Kapolri menambahkan, kerja sama ini juga menargetkan penurunan kasus people smuggling yang kini marak dengan berbagai modus, termasuk online scamming dan kerja ilegal.
Menurutnya, penataan pekerja migran difokuskan pada dua aspek utama, yakni perlindungan hukum maksimal dan peningkatan kontribusi ekonomi nasional.
"Satu sisi mereka mendapat perlindungan, di sisi lain mereka juga bisa benar-benar menjadi pejuang devisa yang menambah pemasukan negara," ucap Kapolri.

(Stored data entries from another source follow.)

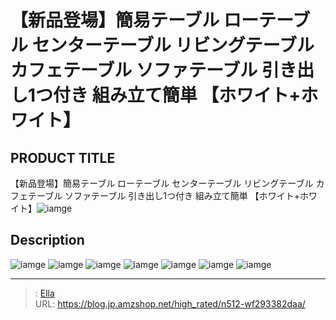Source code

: # 【新品登場】簡易テーブル ローテーブル センターテーブル リビングテーブル カフェテーブル ソファテーブル 引き出し1つ付き 組み立て簡単 【ホワイト&#43;ホワイト】


## PRODUCT TITLE 

【新品登場】簡易テーブル ローテーブル センターテーブル リビングテーブル カフェテーブル ソファテーブル 引き出し1つ付き 組み立て簡単 【ホワイト&#43;ホワイト】![iamge](https://b2bfiles1.gigab2b.cn/image/wkseller/301/20230331_649aa24e2043b9c74d0d39003aa27cdd.jpg)

## Description











![iamge](https://b2bfiles1.gigab2b.cn/image/wkseller/301/20230331_a623dce7c1c87c74826906834a194aad.jpg)
![iamge](https://b2bfiles1.gigab2b.cn/image/wkseller/301/20230331_d232648b95f4aaa68f7a6f91b6a6cac0.jpg)
![iamge](https://b2bfiles1.gigab2b.cn/image/wkseller/301/20230331_4d9ced8b87a1f4fd68ff3f8bc3888845.jpg)
![iamge](https://b2bfiles1.gigab2b.cn/image/wkseller/301/20230331_5e746a2cc869519a991cd0dfafffc190.jpg)
![iamge](https://b2bfiles1.gigab2b.cn/image/wkseller/301/20230331_adf2fcedfcf94bac02385dfefd4618b5.jpg)
![iamge](https://b2bfiles1.gigab2b.cn/image/wkseller/301/20220722_214b0d513ee2ca918ffe8cc9e0569d65.jpg)
![iamge](https://b2bfiles1.gigab2b.cn/image/wkseller/301/20220722_1af4544a9204837ec3a793c3e61ed50a.jpg)


---

> : [Ella](https://blog.jp.amzshop.net/)  
> URL: https://blog.jp.amzshop.net/high_rated/n512-wf293382daa/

Namun demikian, Kapolri mengakui masih maraknya jalur pemberangkatan ilegal menjadi pekerjaan rumah besar bagi seluruh pihak.
"Ini PR kita ke depan, bagaimana mereka yang selama ini lewat jalur ilegal bisa beralih ke jalur resmi. Karena dengan jalur resmi, negara punya basis data kuat untuk memberikan bantuan cepat jika terjadi masalah," tutur Kapolri.
Sinergi antara Kementerian P2MI, Polri, dan Kementerian Luar Negeri diharapkan mampu memperkuat perlindungan PMI, sekaligus menekan praktik perdagangan manusia demi kesejahteraan masyarakat dan stabilitas ekonomi nasional.